:: Problem details ::
Write out all of the lines below again, substituting "Blanco" for every "Onbedrukt" and leaving everything else unchanged. Omit the pictures from your answer.

Transcribed page text:
%%
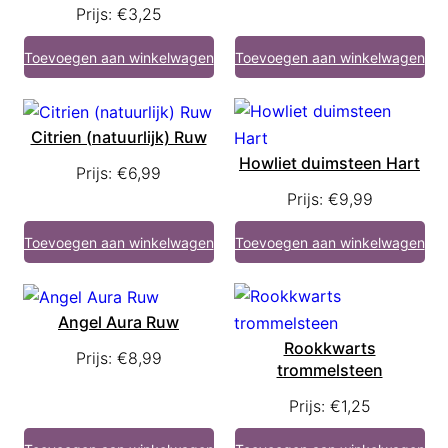
Prijs:
€
3,25
Toevoegen aan winkelwagen
Toevoegen aan winkelwagen
Citrien (natuurlijk) Ruw
Howliet duimsteen Hart
Prijs:
€
6,99
Prijs:
€
9,99
Toevoegen aan winkelwagen
Toevoegen aan winkelwagen
Angel Aura Ruw
Rookkwarts
Prijs:
€
8,99
trommelsteen
Prijs:
€
1,25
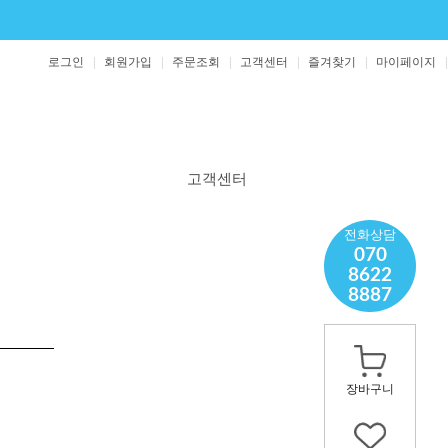
로그인
회원가입
주문조회
고객센터
즐겨찾기
마이페이지
고객센터
공지사항
전화상담
070
보도자료
8622
1:1 문의
8887
영양제 문의
장바구니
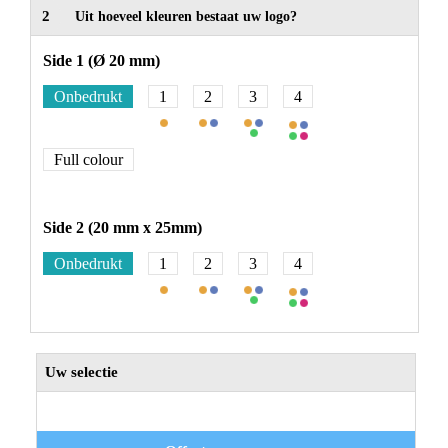
2
Uit hoeveel kleuren bestaat uw logo?
Side 1 (Ø 20 mm)
Onbedrukt
1
2
3
4
Full colour
Side 2 (20 mm x 25mm)
Onbedrukt
1
2
3
4
Uw selectie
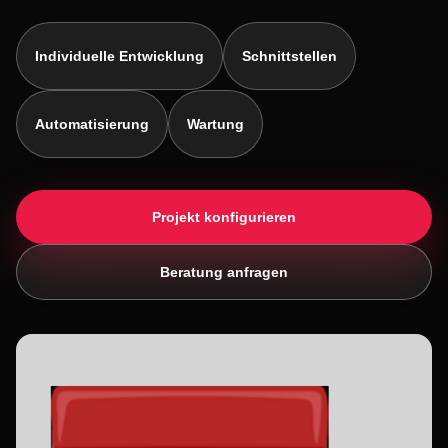
Individuelle Entwicklung
Schnittstellen
Automatisierung
Wartung
Projekt konfigurieren
Beratung anfragen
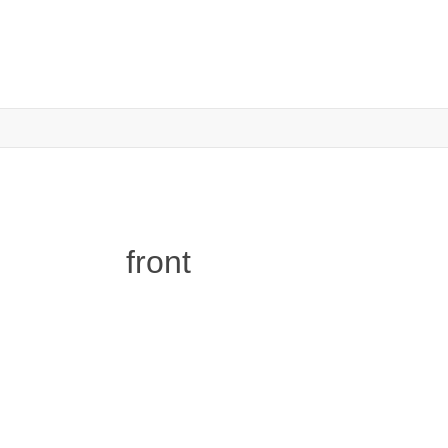
front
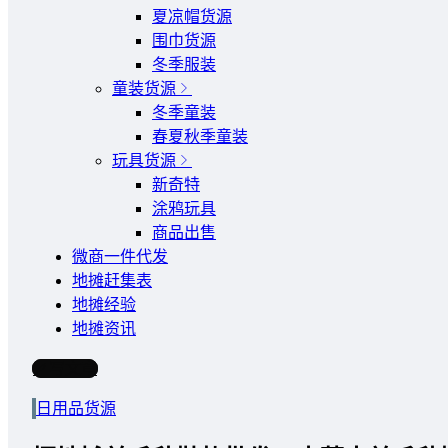
夏凉帽货源
围巾货源
冬季服装
童装货源
冬季童装
春夏秋季童装
玩具货源
新奇特
涂鸦玩具
商品出售
微商一件代发
地摊赶集表
地摊经验
地摊资讯
写文章
日用品货源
%%
:: Finished exercise ::
Prijs:
€
3,25
Toevoegen aan winkelwagen
Toevoegen aan winkelwagen
Citrien (natuurlijk) Ruw
Howliet duimsteen Hart
Prijs:
€
6,99
Prijs:
€
9,99
Toevoegen aan winkelwagen
Toevoegen aan winkelwagen
Angel Aura Ruw
Rookkwarts
Prijs:
€
8,99
trommelsteen
Prijs:
€
1,25
로그인
회원가입
주문조회
고객센터
즐겨찾기
마이페이지
고객센터
공지사항
전화상담
070
보도자료
8622
1:1 문의
8887
영양제 문의
장바구니
2
Uit hoeveel kleuren bestaat uw logo?
Side 1 (Ø 20 mm)
Blanco
1
2
3
4
Full colour
Side 2 (20 mm x 25mm)
Blanco
1
2
3
4
Uw selectie
Individuelle Entwicklung
Schnittstellen
Automatisierung
Wartung
Projekt konfigurieren
Beratung anfragen
front
夏凉帽货源
围巾货源
冬季服装
童装货源
冬季童装
春夏秋季童装
玩具货源
新奇特
涂鸦玩具
商品出售
微商一件代发
地摊赶集表
地摊经验
地摊资讯
写文章
日用品货源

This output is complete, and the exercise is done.